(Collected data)

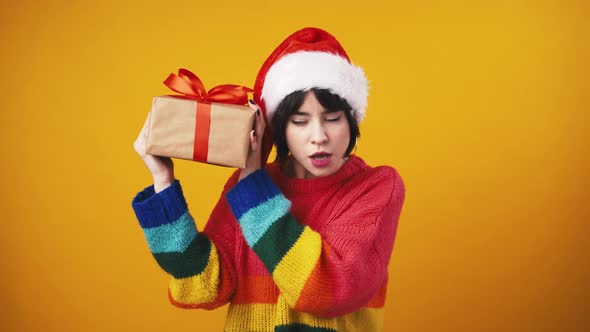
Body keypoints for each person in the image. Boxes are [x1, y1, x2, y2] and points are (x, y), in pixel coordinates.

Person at [132, 27, 406, 332]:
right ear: (278, 129)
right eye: (299, 121)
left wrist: (252, 187)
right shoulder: (251, 185)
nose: (319, 137)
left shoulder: (376, 186)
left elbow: (325, 289)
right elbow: (201, 285)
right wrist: (163, 181)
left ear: (352, 120)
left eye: (332, 119)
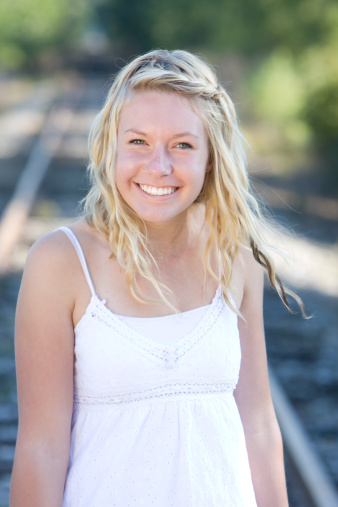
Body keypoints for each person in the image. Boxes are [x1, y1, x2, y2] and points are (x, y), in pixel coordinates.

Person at [10, 49, 301, 506]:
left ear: (210, 158)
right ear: (112, 147)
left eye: (182, 145)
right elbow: (42, 448)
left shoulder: (234, 259)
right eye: (138, 142)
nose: (158, 166)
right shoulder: (61, 262)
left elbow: (259, 424)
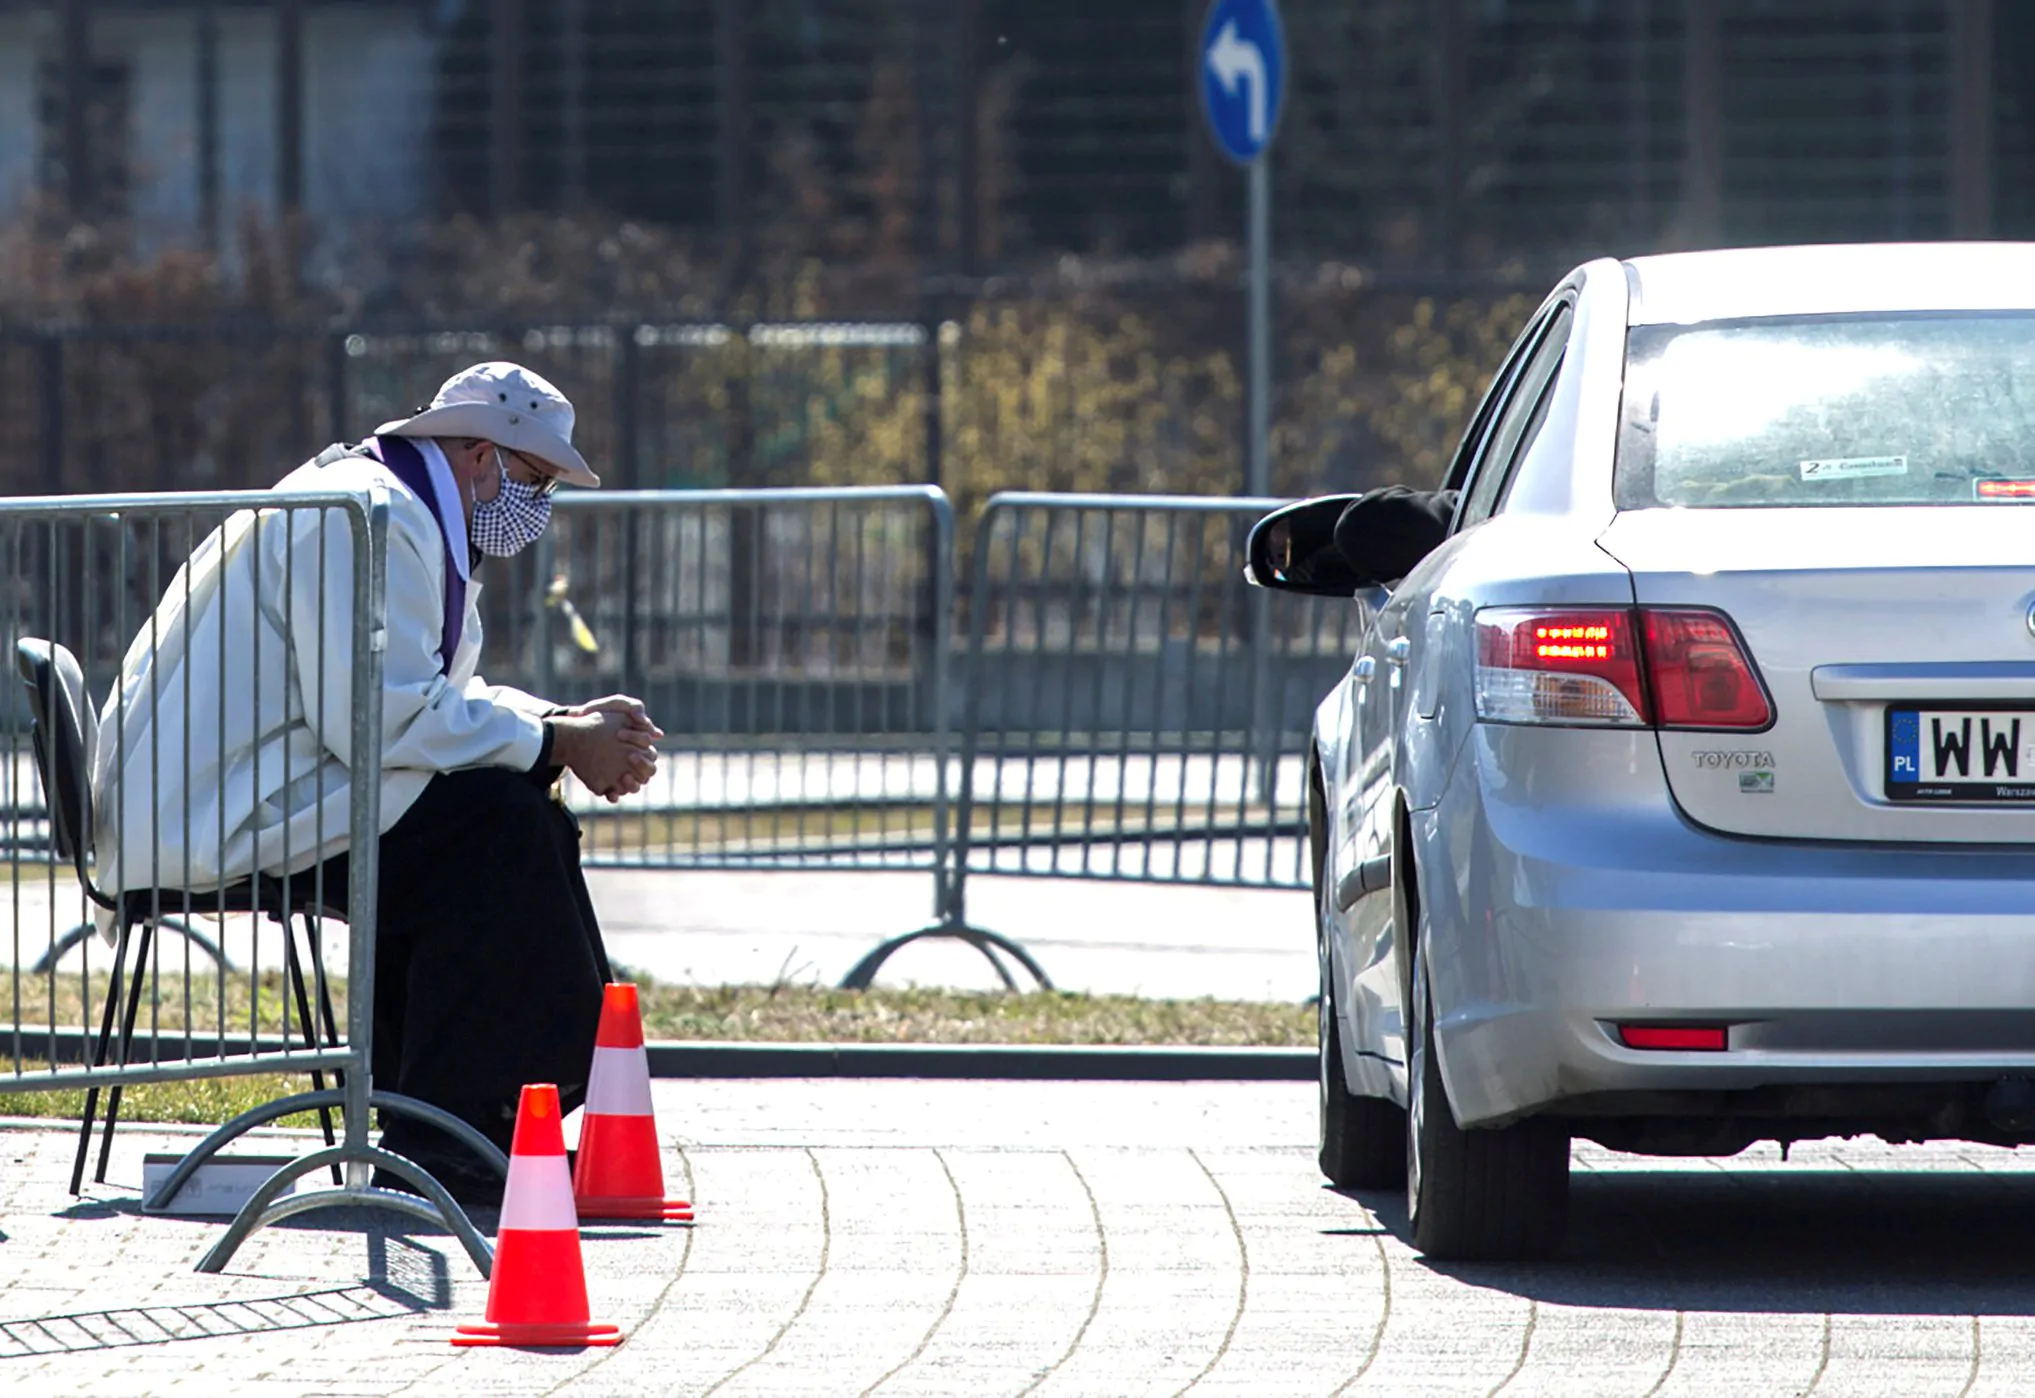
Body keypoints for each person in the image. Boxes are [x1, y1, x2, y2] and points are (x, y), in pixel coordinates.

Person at [92, 361, 661, 1199]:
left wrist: (561, 725)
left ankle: (458, 1116)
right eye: (532, 481)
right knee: (494, 829)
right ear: (478, 456)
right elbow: (376, 719)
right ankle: (452, 1126)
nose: (536, 507)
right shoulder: (373, 515)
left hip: (241, 791)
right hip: (213, 811)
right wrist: (555, 741)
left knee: (495, 814)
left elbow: (420, 701)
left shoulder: (394, 505)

» **TASK OBJECTIVE**
Write out, word for word, the stretch of entries that begins at the line with "left elbow: (325, 289)" and ends at the line with "right hip: (213, 811)". Pictures do not belong in it.

» **RESULT FOR THIS TASK**
left elbow: (325, 289)
right elbow: (201, 285)
right wrist: (163, 181)
left ear: (352, 120)
left eye: (332, 119)
Body keypoints for each person in the image. Boxes are [x1, y1, x2, y2] and points are (x, y), in pixel coordinates.

Person at [10, 49, 301, 506]:
left ear: (210, 158)
right ear: (112, 147)
left eye: (182, 145)
right elbow: (42, 448)
left shoulder: (234, 259)
right eye: (138, 142)
nose: (158, 166)
right shoulder: (61, 262)
left elbow: (259, 424)
Body keypoints for each person in the image. Boxes are [x1, y1, x2, y2] and points are (x, y), in pixel coordinates.

Person at [92, 361, 661, 1199]:
left wrist: (561, 725)
left ankle: (458, 1116)
right eye: (532, 481)
right knee: (494, 829)
right ear: (478, 456)
right elbow: (376, 719)
right ankle: (452, 1126)
nose: (536, 507)
right shoulder: (373, 515)
left hip: (241, 791)
right hip: (213, 811)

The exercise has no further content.